Reputation: 77
In C#, we have following functions to convert a string to a UTF-8 encoded sequence of bytes and vice-versa:
Encoding.UTF8.GetString(Byte[])
Encoding.UTF8.GetBytes(Char[])
/ Encoding.UTF8.GetBytes(String)
I am trying to achieve the same thing in C++, as follows:
std::string GetStringFromBytes(std::vector<uint8_t> bytes){
std::string str(bytes.begin(), bytes.end());
return str;
}
std::vector<uint8_t> GetBytesFromString(const std::string& str){
std::vector<uint8_t> bytes(str.begin(), str.end());
return bytes;
}
Is this approach correct? I'm assuming that the string that I'm converting is already in UTF-8 format.
Upvotes: 0
Views: 3515
Reputation: 595319
C# string
uses UTF-16, and thus requires a charset conversion to/from UTF-8.
C++ std::string
does not use UTF-16 (std::u16string
does).
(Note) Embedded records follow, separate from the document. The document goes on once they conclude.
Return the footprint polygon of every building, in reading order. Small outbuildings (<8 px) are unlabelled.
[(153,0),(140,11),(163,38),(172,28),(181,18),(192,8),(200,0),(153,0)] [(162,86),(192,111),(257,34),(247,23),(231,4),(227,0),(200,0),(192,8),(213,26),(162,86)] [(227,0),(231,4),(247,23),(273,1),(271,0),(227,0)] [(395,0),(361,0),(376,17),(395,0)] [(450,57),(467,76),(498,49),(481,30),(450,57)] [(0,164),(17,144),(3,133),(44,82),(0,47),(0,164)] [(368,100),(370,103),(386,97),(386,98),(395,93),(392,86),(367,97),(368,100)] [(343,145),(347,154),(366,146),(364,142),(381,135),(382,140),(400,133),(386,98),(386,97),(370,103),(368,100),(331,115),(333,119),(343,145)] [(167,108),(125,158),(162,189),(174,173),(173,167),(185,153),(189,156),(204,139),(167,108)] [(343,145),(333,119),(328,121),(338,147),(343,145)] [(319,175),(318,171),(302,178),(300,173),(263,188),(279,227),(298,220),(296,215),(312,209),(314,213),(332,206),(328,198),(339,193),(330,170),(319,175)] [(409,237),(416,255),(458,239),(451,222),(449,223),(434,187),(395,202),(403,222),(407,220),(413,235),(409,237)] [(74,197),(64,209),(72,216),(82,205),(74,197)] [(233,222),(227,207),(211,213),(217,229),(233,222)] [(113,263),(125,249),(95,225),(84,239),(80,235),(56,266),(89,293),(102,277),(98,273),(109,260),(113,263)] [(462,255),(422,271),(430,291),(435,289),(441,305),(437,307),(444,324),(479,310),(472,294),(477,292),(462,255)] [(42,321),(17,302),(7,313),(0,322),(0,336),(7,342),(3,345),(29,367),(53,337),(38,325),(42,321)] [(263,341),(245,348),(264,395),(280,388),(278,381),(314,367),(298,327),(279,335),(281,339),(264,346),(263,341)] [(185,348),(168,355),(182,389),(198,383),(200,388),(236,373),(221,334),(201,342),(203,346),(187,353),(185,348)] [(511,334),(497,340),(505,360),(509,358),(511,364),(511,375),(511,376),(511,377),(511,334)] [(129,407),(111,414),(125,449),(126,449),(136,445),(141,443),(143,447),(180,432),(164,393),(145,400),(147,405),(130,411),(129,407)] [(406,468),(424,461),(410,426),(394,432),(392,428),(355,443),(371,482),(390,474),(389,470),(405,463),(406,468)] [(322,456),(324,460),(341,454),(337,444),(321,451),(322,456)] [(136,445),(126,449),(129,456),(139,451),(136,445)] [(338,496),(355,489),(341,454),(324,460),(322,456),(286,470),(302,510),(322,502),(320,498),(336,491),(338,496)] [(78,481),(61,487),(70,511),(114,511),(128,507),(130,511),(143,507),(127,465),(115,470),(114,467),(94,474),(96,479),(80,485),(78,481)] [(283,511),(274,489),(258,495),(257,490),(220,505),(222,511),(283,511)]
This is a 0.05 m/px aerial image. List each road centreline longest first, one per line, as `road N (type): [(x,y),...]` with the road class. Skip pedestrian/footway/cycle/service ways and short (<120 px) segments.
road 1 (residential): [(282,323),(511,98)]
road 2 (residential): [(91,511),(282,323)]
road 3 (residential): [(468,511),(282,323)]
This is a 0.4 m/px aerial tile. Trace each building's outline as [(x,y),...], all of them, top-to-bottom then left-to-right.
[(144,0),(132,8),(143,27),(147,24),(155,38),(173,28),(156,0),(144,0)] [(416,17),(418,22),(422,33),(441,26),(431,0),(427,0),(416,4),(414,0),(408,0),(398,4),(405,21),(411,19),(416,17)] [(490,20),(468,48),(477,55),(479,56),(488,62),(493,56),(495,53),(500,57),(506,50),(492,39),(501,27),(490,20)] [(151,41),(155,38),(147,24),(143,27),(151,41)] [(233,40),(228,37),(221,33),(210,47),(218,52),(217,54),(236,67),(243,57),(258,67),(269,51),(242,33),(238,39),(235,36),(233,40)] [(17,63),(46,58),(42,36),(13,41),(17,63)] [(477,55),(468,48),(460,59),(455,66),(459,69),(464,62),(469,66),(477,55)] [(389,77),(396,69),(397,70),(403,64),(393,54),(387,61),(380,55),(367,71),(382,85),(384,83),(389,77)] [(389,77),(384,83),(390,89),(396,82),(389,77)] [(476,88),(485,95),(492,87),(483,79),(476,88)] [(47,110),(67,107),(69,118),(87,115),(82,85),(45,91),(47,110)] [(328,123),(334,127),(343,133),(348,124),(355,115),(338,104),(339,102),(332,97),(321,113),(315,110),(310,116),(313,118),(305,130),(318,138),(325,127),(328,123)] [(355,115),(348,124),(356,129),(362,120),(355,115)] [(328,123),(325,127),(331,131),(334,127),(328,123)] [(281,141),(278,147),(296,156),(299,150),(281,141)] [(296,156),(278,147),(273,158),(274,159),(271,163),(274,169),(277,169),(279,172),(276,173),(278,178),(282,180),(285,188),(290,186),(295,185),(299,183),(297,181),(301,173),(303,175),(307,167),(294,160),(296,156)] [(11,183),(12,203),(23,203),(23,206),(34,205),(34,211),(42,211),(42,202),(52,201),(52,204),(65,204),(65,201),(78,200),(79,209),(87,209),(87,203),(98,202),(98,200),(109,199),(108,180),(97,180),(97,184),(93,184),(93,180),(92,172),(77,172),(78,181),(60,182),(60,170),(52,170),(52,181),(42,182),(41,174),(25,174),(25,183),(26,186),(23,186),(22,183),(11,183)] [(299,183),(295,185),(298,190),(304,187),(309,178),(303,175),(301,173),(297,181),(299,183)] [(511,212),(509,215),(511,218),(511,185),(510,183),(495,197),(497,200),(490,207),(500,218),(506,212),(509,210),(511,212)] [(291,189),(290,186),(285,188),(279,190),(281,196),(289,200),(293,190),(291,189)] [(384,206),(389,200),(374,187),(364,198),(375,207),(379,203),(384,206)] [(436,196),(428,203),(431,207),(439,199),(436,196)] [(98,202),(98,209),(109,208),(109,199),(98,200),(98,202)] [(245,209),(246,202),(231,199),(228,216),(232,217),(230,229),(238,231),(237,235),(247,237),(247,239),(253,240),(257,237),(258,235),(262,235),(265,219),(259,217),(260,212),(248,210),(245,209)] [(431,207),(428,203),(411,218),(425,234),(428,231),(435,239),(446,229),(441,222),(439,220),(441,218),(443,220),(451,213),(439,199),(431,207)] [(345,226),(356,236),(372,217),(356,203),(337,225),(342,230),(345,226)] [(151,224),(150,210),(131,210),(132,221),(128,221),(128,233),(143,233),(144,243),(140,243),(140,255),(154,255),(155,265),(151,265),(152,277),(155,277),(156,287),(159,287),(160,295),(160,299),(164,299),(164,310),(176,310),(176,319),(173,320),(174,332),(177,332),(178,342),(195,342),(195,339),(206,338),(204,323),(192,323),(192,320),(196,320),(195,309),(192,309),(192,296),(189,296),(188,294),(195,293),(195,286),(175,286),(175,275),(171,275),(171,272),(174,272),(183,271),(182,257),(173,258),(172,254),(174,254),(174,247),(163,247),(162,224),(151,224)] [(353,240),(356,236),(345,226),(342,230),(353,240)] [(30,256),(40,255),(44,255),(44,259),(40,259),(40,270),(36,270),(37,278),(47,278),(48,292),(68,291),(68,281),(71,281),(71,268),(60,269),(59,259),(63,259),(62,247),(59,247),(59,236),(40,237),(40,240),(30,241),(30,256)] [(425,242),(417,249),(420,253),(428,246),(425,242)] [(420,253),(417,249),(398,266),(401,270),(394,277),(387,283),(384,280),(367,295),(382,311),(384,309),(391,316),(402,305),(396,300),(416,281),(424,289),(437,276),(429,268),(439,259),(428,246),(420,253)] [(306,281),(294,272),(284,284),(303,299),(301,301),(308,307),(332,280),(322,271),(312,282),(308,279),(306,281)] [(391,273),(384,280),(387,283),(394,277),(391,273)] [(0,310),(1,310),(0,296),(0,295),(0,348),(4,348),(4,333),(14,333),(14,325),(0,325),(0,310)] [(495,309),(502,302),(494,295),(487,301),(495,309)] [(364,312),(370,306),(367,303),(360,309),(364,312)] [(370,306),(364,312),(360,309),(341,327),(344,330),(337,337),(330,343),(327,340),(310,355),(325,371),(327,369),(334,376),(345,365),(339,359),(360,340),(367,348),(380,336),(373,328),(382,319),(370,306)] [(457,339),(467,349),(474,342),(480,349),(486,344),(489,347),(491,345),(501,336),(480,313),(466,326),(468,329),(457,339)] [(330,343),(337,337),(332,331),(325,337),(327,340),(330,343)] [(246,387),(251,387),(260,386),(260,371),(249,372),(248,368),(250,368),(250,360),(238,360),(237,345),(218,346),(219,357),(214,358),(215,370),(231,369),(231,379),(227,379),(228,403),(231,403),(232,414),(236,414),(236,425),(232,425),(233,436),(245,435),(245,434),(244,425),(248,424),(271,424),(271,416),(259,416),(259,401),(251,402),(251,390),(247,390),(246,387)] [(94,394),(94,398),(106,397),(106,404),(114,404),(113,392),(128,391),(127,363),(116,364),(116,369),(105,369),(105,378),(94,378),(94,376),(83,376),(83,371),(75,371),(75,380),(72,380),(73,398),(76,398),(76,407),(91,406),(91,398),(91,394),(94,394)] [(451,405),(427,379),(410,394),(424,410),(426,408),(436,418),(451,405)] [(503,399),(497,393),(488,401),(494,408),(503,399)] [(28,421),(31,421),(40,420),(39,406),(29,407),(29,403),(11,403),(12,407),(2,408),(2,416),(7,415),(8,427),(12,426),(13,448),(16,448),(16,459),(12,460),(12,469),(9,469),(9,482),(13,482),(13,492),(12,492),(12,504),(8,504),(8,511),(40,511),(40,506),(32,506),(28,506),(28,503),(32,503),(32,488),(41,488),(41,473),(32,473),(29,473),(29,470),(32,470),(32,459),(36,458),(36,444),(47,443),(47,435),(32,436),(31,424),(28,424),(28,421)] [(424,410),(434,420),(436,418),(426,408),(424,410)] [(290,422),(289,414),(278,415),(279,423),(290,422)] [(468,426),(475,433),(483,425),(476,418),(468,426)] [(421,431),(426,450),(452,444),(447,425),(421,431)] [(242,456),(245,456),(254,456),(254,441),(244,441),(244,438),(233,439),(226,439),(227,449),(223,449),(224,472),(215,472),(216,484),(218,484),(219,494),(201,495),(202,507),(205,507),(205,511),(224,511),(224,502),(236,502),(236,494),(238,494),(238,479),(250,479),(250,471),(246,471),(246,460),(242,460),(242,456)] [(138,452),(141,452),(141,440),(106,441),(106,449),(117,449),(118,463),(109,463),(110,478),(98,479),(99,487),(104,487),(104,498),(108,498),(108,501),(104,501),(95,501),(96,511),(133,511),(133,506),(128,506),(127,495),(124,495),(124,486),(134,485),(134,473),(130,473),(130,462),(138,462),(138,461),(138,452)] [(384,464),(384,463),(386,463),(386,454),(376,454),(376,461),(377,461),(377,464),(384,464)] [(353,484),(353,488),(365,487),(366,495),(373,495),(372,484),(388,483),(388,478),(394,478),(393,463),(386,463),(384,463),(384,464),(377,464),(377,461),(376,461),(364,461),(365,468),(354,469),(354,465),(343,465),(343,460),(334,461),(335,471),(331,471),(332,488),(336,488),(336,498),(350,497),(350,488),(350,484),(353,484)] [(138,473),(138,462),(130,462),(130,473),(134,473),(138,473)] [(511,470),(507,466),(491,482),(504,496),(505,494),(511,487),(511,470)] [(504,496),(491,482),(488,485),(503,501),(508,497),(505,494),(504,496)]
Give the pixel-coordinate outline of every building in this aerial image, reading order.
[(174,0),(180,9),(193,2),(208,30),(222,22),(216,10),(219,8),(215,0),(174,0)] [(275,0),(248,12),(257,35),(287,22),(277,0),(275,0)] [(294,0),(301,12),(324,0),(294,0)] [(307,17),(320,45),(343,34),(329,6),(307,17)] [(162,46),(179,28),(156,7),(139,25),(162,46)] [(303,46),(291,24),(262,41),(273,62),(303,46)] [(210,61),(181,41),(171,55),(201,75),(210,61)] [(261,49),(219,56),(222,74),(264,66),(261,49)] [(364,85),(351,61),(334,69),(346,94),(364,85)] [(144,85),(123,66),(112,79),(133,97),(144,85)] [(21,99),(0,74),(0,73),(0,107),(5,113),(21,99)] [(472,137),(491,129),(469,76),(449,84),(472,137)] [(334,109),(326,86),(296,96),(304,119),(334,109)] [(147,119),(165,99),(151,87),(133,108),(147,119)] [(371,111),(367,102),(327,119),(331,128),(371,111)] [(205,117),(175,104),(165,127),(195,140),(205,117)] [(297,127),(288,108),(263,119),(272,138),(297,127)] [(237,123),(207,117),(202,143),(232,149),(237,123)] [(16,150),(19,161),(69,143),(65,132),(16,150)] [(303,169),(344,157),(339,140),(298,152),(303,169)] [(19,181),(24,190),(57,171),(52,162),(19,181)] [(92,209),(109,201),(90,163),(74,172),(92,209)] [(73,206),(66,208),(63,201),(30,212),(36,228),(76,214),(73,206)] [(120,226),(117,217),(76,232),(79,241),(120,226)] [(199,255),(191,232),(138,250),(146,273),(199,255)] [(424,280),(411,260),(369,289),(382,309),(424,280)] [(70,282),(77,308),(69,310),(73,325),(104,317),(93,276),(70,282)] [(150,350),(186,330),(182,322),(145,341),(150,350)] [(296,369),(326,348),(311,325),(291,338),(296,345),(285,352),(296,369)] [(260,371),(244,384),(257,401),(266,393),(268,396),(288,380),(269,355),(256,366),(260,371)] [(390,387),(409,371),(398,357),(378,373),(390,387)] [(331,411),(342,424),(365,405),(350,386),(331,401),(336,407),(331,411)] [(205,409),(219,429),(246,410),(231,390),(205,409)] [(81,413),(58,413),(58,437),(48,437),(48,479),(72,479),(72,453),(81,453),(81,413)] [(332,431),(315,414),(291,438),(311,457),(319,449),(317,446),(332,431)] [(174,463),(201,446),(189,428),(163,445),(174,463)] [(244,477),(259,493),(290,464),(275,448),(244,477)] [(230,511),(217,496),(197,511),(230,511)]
So, if you have a UTF-8 encoded std::string
, you already have the raw bytes for it, just copy them as-is. The code you have shown is doing exactly that, and is fine for UTF-8 strings. Otherwise, if you have/need std::string
encoded in some other charset, you will need a charset conversion to/from UTF-8. There are 3rd party Unicode libraries that can handle that, such as libiconv, ICU, etc.
Upvotes: 4